About this exercise ▸
Return the listing below unchanged, minus its pictures.

Exercise data ▸
- - - - - - -
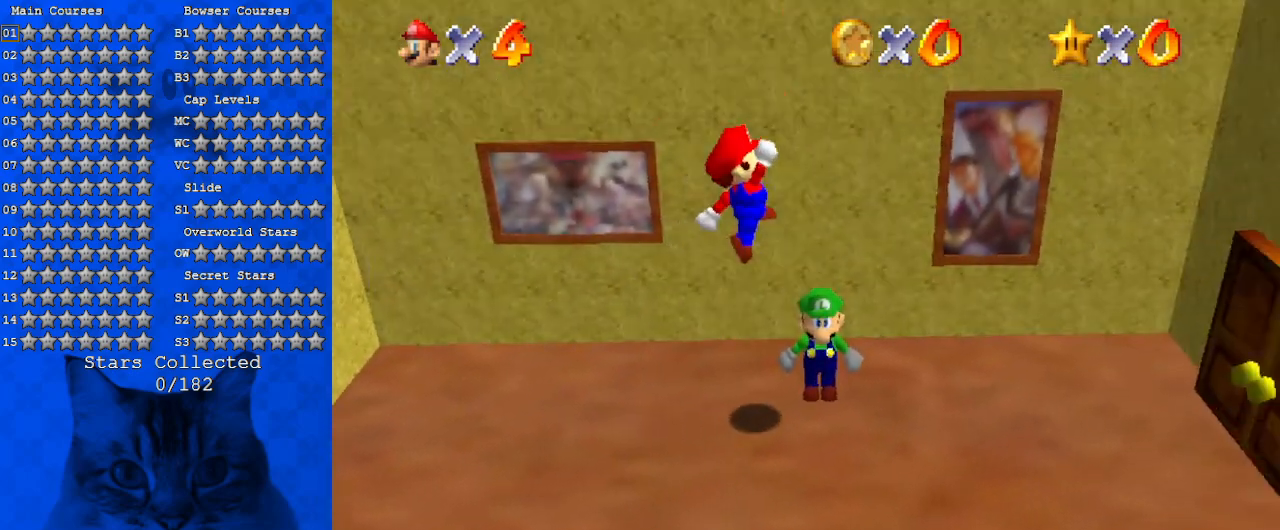
{"keys": ["left", "up"], "events": [[33, "ctrl", "down"], [100, "right", "up"], [200, "ctrl", "up"], [233, "shift", "up"], [500, "left", "down"]]}
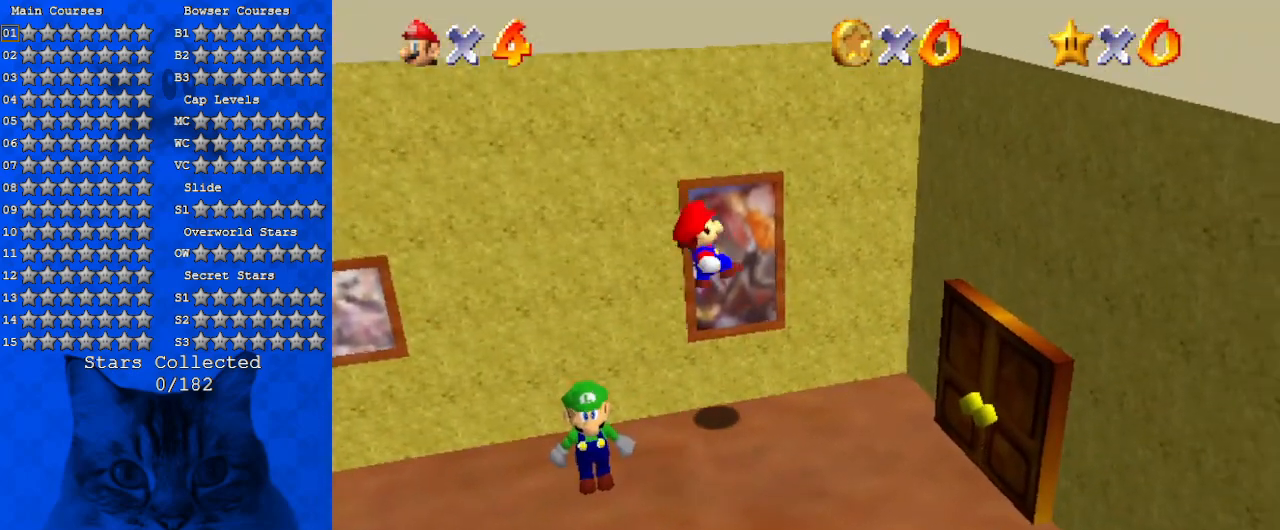
{"keys": ["a", "down", "right"], "events": [[167, "up", "up"], [200, "a", "down"], [200, "left", "up"], [300, "right", "down"], [333, "a", "up"], [333, "down", "down"], [467, "a", "down"]]}
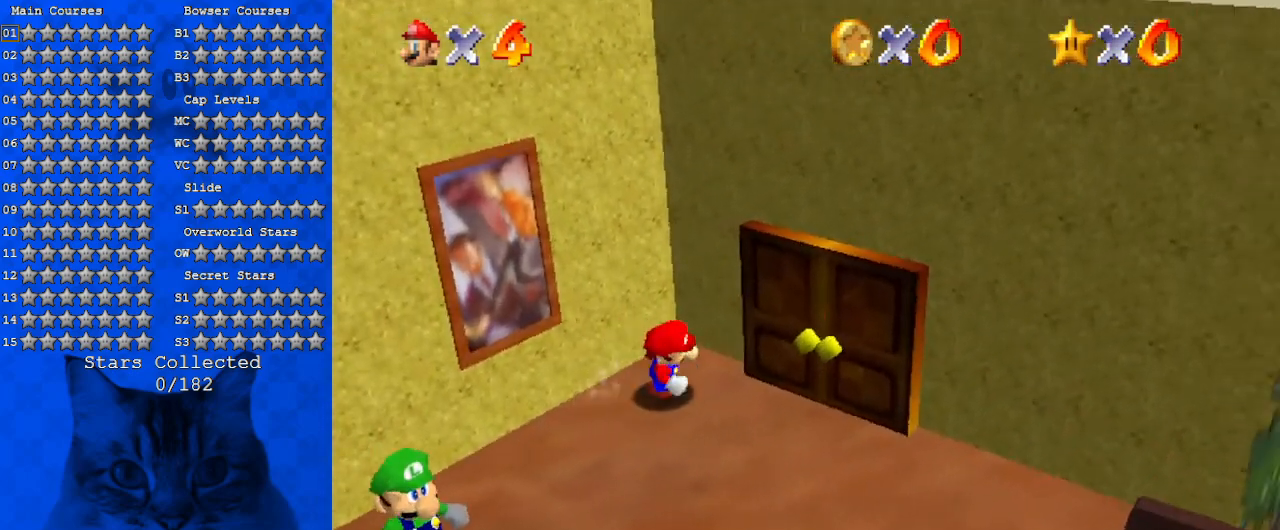
{"keys": [], "events": [[33, "right", "up"], [100, "a", "up"], [200, "right", "down"], [200, "s", "down"], [267, "down", "up"], [400, "s", "up"], [500, "right", "up"]]}
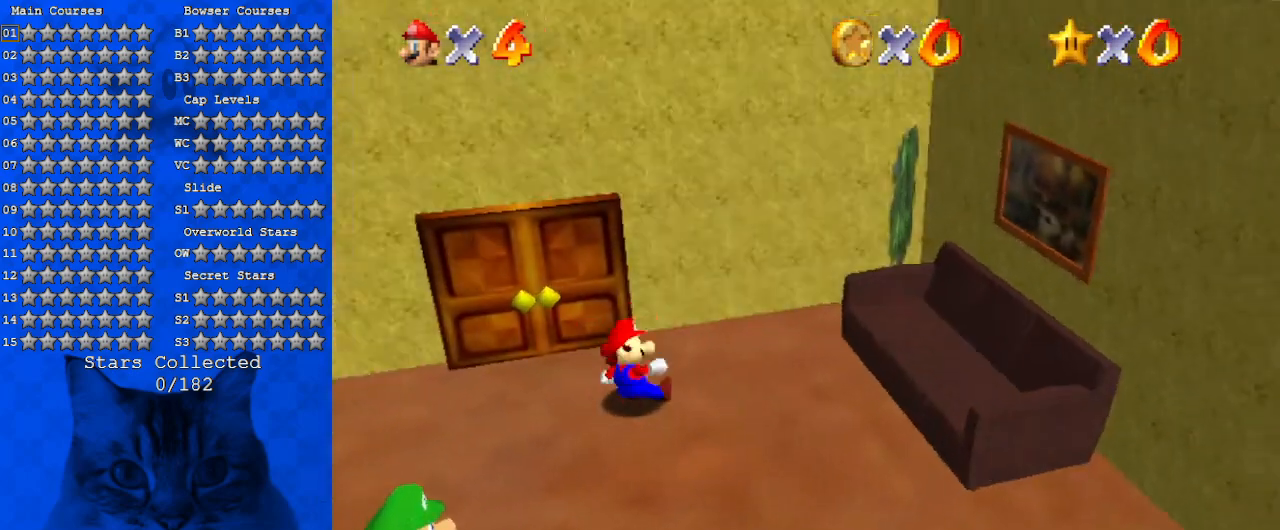
{"keys": ["a", "right", "up"], "events": [[33, "left", "down"], [367, "a", "down"], [367, "left", "up"], [367, "right", "down"], [400, "up", "down"]]}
- - - - - - -
Exercise solution ▸
{"keys": ["left", "up"], "events": [[33, "ctrl", "down"], [100, "right", "up"], [200, "ctrl", "up"], [233, "shift", "up"], [500, "left", "down"]]}
{"keys": ["a", "down", "right"], "events": [[167, "up", "up"], [200, "a", "down"], [200, "left", "up"], [300, "right", "down"], [333, "a", "up"], [333, "down", "down"], [467, "a", "down"]]}
{"keys": [], "events": [[33, "right", "up"], [100, "a", "up"], [200, "right", "down"], [200, "s", "down"], [267, "down", "up"], [400, "s", "up"], [500, "right", "up"]]}
{"keys": ["a", "right", "up"], "events": [[33, "left", "down"], [367, "a", "down"], [367, "left", "up"], [367, "right", "down"], [400, "up", "down"]]}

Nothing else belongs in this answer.